Ukraine: Updates and Personal Takes on the War
This is a summary of a presentation hosted by Machar, the Secular Humanistic Jewish Congregation of the Washington DC Area, through the Machar Adult Education Panel Discussion, on January 22, 2023. It is written by Marlene Cohen, Machar Member and Secretary of the SHJ Board of Directors.
An audience of over 40 people, in person and online, benefitted greatly from the knowledge of David Abramson, our Adult Education Chair and Senior Foreign Affairs Analyst on Russia-Asia Relations for the US Department of State (speaking for himself, not the Department, of course); Machar President Elaine Dancis, who was born and lived her first 26 years in Kyiv; and long-time member Marina Broitman, who was born in Odessa and moved with her family to Hazelton Pennsylvania when she was four years old. That none of Elaine or Marina’s extended families live there anymore show how difficult life was for Jews in Soviet Ukraine in past decades.
Both families left Soviet Ukraine because of the challenges of being Jewish. Marina’s father couldn’t get into university and it took bribes to get into junior college. Her mother wanted to go to medical school but it was not an option for a Jew. She instead went to a conservatory of music. These decisions were not based on skills or intellect. Many career paths and the best universities were closed to Jews. They both knew of Jews who interviewed many times for jobs that were then closed to them. The Broitmans had waited years for an apartment.
Elaine Dancis as a single mother went to Georgia (learning another language) to be able to work as a civil engineer, but then escaped Georgia after the Russians invaded there in April 1989. After the long immigration process Elaine and her daughter came to the US as refugees from the Soviet Union in 1990. For many years, she did not look back or want to think about Ukraine.
Marina and Elaine remember beautiful cities, parks and fields in Ukraine and find it so painful to see so many places bombed, including buildings which Elaine helped to design. All the places Elaine remembered from childhood were damaged by this senseless war. Bucha and Irpin were places where Elaine and her brother went to summer camps. Her aunts lived in Kherson and Odessa where the family frequently visited. Crimea was a place for many family vacations.
The destruction of so many innocent lives is hard to discuss, though the success of a Jewish President makes them proud. He has a “cult of personality” as a former comedian and actor, so there was little talk against Zelensky being Jewish, and anti-Semitism seems much lower in Ukraine now. Some Ukrainians have Jewish ancestry also. A major improvement within Ukraine is that passports no longer separate citizens into categories. There used to be an infamous Paragraph #5 in the passport that identified a person’s “nationality” based on the nationality of his/her parents. If your parents were Jewish – your nationality on your passport was automatically Jewish. Today, you are Ukrainian if you were born in Ukraine or are a legal Ukrainian citizen.
Elaine also does much work now in the US for refugees, remembering how amazing HIAS and its volunteers were from the moment she and her daughter landed in Austria, then traveled to Italy and finally to the US. Her daughter sees Elaine as her hero for the journey they took.
Even thirty years ago, Ukrainians felt Ukrainian, not that they were Russian, or a part of Russia. The idea that many Ukrainians welcomed Russian troops invading across their borders one year ago is quite exaggerated. They value democracy and their independence very highly, clearly suffering a great deal now to defend it. An exception is among some in eastern Ukraine, where mining work incorporated both countries. Also Russians were relocated to eastern Ukraine for many years to spread positive views of Russia.

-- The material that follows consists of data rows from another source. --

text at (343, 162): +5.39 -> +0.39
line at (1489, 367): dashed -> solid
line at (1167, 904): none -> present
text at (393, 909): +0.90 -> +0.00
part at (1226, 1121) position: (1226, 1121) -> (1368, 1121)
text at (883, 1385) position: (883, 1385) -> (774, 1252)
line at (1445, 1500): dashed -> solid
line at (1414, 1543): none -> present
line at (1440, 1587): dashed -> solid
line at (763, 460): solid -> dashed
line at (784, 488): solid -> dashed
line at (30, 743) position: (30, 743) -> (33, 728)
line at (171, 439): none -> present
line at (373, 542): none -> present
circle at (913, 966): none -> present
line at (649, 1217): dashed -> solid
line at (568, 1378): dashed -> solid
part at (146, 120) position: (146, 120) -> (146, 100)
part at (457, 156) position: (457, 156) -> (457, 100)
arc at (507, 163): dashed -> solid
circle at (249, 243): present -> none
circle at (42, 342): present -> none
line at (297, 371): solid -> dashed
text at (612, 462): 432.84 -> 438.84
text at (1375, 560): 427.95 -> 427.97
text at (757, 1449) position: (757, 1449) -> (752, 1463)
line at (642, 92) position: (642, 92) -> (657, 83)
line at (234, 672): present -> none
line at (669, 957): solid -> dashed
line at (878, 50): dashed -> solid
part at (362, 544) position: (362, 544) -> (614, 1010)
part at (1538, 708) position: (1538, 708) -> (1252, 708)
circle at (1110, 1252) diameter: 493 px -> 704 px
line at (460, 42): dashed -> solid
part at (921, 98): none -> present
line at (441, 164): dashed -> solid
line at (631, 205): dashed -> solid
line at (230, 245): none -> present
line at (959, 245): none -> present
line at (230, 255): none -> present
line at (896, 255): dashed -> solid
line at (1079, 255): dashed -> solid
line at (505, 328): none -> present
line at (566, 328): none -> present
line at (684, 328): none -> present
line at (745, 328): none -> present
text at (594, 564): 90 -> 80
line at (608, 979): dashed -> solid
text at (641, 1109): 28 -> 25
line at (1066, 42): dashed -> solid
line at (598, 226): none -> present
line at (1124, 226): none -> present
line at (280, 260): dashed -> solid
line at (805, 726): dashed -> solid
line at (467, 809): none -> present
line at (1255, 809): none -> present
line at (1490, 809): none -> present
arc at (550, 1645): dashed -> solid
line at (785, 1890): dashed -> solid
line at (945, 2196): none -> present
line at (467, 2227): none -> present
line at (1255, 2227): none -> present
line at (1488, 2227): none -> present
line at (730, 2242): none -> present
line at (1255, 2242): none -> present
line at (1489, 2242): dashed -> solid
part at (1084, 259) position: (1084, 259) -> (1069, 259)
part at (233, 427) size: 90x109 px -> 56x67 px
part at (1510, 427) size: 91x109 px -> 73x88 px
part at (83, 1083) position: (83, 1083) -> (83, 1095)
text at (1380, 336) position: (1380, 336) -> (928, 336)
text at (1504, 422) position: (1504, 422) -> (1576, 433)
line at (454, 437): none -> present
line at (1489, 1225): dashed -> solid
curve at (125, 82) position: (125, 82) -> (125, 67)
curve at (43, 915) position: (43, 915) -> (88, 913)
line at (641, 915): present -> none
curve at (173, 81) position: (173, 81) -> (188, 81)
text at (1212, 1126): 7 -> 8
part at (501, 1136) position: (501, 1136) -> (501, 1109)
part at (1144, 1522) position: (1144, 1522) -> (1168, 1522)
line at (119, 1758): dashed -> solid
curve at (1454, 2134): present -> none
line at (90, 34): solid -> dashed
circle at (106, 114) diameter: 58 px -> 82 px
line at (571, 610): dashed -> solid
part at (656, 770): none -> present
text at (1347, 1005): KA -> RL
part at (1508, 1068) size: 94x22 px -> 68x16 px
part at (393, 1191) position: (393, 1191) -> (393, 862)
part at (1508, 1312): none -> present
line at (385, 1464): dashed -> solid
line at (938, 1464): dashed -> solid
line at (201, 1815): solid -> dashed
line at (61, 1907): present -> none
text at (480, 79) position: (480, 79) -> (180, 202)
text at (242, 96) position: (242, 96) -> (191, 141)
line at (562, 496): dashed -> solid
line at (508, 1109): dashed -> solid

David Abramson pointed out that, just in mid-January 2023, Defense Minister Lavrov of Russia said that the West is using Ukraine and is mobilizing the countries of Europe against Russia into Ukraine just as the Nazis did. Russian propaganda is that the US is fighting an immoral war. Putin’s regime believes it needs to present Russia as the victim, which makes the chances of Putin withdrawing very slim. They know they do not have any Western support, but they work actively to secure the cooperation of other key countries, such as China and India. It is interesting that, so far, right-wing leaders in Italy, Hungary and elsewhere have not broken from Western sanctions. Russians are dying in the war at a much higher rate than Ukrainians, yet this does not seem to deter Putin or his regime’s ability to wage a war that appears to have no clear end. The Russia economy will suffer increasingly over the long run, but that too hasn’t been a deterrent.
Corruption of course has been common in Russia and Ukraine. It would be great if Ukraine, after the war, could become a model of anti-corruption (Zelensky just did fire some military commanders for that.)
How will this war end? Experts point out that it is bad to either appease Putin or isolate him. It is a rough situation.
After World War II many Jews stopped believing in God because there was so much death and crime against Jews and humanity. Elaine believes after the war in Ukraine, for the same reason, more Jews there will have become secular. Elaine suggests that, if there will be many secular Jews in Ukraine, after this war we need to establish SHJ in the country, just as Orthodox Jews have gone into many places in eastern Europe, including Ukraine.
She volunteers to go there to help set up a branch of SHJ and build our secular humanistic Judaism movement!